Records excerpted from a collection
================

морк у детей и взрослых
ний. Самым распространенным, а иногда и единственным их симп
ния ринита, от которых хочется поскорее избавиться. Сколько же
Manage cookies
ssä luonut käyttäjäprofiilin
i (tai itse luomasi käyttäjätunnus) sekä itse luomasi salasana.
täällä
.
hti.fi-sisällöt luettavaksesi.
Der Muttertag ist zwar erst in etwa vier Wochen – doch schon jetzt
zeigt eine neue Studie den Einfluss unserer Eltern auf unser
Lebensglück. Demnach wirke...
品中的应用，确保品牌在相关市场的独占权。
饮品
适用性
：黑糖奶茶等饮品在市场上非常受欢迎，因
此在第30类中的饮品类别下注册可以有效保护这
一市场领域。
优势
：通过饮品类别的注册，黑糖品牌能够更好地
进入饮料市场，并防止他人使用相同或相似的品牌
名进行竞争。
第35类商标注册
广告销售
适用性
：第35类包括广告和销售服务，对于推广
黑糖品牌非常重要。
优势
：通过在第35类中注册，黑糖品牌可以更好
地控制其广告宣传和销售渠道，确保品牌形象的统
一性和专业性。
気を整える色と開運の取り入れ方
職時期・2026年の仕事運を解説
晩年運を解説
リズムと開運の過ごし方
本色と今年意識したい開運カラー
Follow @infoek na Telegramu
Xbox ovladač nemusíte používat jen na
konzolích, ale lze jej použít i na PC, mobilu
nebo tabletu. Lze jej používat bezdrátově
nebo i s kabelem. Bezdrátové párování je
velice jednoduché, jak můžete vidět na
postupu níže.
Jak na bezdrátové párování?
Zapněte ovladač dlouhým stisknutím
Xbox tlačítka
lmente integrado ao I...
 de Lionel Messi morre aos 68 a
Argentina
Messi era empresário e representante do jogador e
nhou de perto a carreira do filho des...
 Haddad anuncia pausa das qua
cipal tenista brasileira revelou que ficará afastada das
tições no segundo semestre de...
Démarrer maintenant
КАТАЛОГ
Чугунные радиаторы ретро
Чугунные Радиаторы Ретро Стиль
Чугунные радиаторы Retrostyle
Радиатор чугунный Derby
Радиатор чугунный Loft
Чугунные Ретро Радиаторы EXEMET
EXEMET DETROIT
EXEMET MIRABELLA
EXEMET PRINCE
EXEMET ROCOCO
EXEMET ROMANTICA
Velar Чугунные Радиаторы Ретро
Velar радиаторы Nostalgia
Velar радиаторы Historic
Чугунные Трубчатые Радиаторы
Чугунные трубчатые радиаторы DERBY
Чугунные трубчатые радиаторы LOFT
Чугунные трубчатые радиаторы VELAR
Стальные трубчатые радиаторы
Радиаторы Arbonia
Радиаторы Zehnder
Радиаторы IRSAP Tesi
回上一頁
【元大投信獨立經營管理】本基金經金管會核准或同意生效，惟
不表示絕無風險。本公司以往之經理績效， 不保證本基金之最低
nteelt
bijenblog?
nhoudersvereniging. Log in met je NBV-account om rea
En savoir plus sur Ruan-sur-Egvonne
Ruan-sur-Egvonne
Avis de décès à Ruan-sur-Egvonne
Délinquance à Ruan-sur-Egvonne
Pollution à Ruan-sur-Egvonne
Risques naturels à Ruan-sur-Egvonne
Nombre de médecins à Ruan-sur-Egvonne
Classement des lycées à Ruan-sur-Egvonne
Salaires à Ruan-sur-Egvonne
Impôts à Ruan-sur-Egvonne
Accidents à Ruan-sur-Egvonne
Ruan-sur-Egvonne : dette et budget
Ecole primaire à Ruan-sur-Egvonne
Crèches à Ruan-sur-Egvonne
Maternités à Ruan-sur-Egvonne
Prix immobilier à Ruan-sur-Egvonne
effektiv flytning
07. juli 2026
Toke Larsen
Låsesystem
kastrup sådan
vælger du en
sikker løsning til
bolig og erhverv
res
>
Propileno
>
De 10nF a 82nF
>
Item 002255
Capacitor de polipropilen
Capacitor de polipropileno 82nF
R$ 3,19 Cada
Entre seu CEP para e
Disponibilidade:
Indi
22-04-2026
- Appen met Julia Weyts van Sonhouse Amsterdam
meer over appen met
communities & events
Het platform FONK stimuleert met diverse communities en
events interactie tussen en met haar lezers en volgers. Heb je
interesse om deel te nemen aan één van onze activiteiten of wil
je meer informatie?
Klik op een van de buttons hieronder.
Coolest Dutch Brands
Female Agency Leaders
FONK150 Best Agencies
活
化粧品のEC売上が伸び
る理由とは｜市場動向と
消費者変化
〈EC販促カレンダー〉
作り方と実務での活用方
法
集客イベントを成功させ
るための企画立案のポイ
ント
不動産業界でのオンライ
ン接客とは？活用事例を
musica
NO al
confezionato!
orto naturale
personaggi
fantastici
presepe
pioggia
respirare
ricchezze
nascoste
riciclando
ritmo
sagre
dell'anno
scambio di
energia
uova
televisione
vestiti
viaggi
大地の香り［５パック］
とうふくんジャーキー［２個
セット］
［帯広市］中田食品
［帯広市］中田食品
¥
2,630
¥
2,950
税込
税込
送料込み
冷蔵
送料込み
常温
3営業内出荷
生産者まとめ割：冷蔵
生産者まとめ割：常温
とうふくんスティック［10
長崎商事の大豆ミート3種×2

================

PROBLEM> Rewrite all the lines above, changing every "EXEMET" to "Exemet" and keeping everything else the same.

ANSWER TO THIS TASK>
морк у детей и взрослых
ний. Самым распространенным, а иногда и единственным их симп
ния ринита, от которых хочется поскорее избавиться. Сколько же
Manage cookies
ssä luonut käyttäjäprofiilin
i (tai itse luomasi käyttäjätunnus) sekä itse luomasi salasana.
täällä
.
hti.fi-sisällöt luettavaksesi.
Der Muttertag ist zwar erst in etwa vier Wochen – doch schon jetzt
zeigt eine neue Studie den Einfluss unserer Eltern auf unser
Lebensglück. Demnach wirke...
品中的应用，确保品牌在相关市场的独占权。
饮品
适用性
：黑糖奶茶等饮品在市场上非常受欢迎，因
此在第30类中的饮品类别下注册可以有效保护这
一市场领域。
优势
：通过饮品类别的注册，黑糖品牌能够更好地
进入饮料市场，并防止他人使用相同或相似的品牌
名进行竞争。
第35类商标注册
广告销售
适用性
：第35类包括广告和销售服务，对于推广
黑糖品牌非常重要。
优势
：通过在第35类中注册，黑糖品牌可以更好
地控制其广告宣传和销售渠道，确保品牌形象的统
一性和专业性。
気を整える色と開運の取り入れ方
職時期・2026年の仕事運を解説
晩年運を解説
リズムと開運の過ごし方
本色と今年意識したい開運カラー
Follow @infoek na Telegramu
Xbox ovladač nemusíte používat jen na
konzolích, ale lze jej použít i na PC, mobilu
nebo tabletu. Lze jej používat bezdrátově
nebo i s kabelem. Bezdrátové párování je
velice jednoduché, jak můžete vidět na
postupu níže.
Jak na bezdrátové párování?
Zapněte ovladač dlouhým stisknutím
Xbox tlačítka
lmente integrado ao I...
 de Lionel Messi morre aos 68 a
Argentina
Messi era empresário e representante do jogador e
nhou de perto a carreira do filho des...
 Haddad anuncia pausa das qua
cipal tenista brasileira revelou que ficará afastada das
tições no segundo semestre de...
Démarrer maintenant
КАТАЛОГ
Чугунные радиаторы ретро
Чугунные Радиаторы Ретро Стиль
Чугунные радиаторы Retrostyle
Радиатор чугунный Derby
Радиатор чугунный Loft
Чугунные Ретро Радиаторы Exemet
Exemet DETROIT
Exemet MIRABELLA
Exemet PRINCE
Exemet ROCOCO
Exemet ROMANTICA
Velar Чугунные Радиаторы Ретро
Velar радиаторы Nostalgia
Velar радиаторы Historic
Чугунные Трубчатые Радиаторы
Чугунные трубчатые радиаторы DERBY
Чугунные трубчатые радиаторы LOFT
Чугунные трубчатые радиаторы VELAR
Стальные трубчатые радиаторы
Радиаторы Arbonia
Радиаторы Zehnder
Радиаторы IRSAP Tesi
回上一頁
【元大投信獨立經營管理】本基金經金管會核准或同意生效，惟
不表示絕無風險。本公司以往之經理績效， 不保證本基金之最低
nteelt
bijenblog?
nhoudersvereniging. Log in met je NBV-account om rea
En savoir plus sur Ruan-sur-Egvonne
Ruan-sur-Egvonne
Avis de décès à Ruan-sur-Egvonne
Délinquance à Ruan-sur-Egvonne
Pollution à Ruan-sur-Egvonne
Risques naturels à Ruan-sur-Egvonne
Nombre de médecins à Ruan-sur-Egvonne
Classement des lycées à Ruan-sur-Egvonne
Salaires à Ruan-sur-Egvonne
Impôts à Ruan-sur-Egvonne
Accidents à Ruan-sur-Egvonne
Ruan-sur-Egvonne : dette et budget
Ecole primaire à Ruan-sur-Egvonne
Crèches à Ruan-sur-Egvonne
Maternités à Ruan-sur-Egvonne
Prix immobilier à Ruan-sur-Egvonne
effektiv flytning
07. juli 2026
Toke Larsen
Låsesystem
kastrup sådan
vælger du en
sikker løsning til
bolig og erhverv
res
>
Propileno
>
De 10nF a 82nF
>
Item 002255
Capacitor de polipropilen
Capacitor de polipropileno 82nF
R$ 3,19 Cada
Entre seu CEP para e
Disponibilidade:
Indi
22-04-2026
- Appen met Julia Weyts van Sonhouse Amsterdam
meer over appen met
communities & events
Het platform FONK stimuleert met diverse communities en
events interactie tussen en met haar lezers en volgers. Heb je
interesse om deel te nemen aan één van onze activiteiten of wil
je meer informatie?
Klik op een van de buttons hieronder.
Coolest Dutch Brands
Female Agency Leaders
FONK150 Best Agencies
活
化粧品のEC売上が伸び
る理由とは｜市場動向と
消費者変化
〈EC販促カレンダー〉
作り方と実務での活用方
法
集客イベントを成功させ
るための企画立案のポイ
ント
不動産業界でのオンライ
ン接客とは？活用事例を
musica
NO al
confezionato!
orto naturale
personaggi
fantastici
presepe
pioggia
respirare
ricchezze
nascoste
riciclando
ritmo
sagre
dell'anno
scambio di
energia
uova
televisione
vestiti
viaggi
大地の香り［５パック］
とうふくんジャーキー［２個
セット］
［帯広市］中田食品
［帯広市］中田食品
¥
2,630
¥
2,950
税込
税込
送料込み
冷蔵
送料込み
常温
3営業内出荷
生産者まとめ割：冷蔵
生産者まとめ割：常温
とうふくんスティック［10
長崎商事の大豆ミート3種×2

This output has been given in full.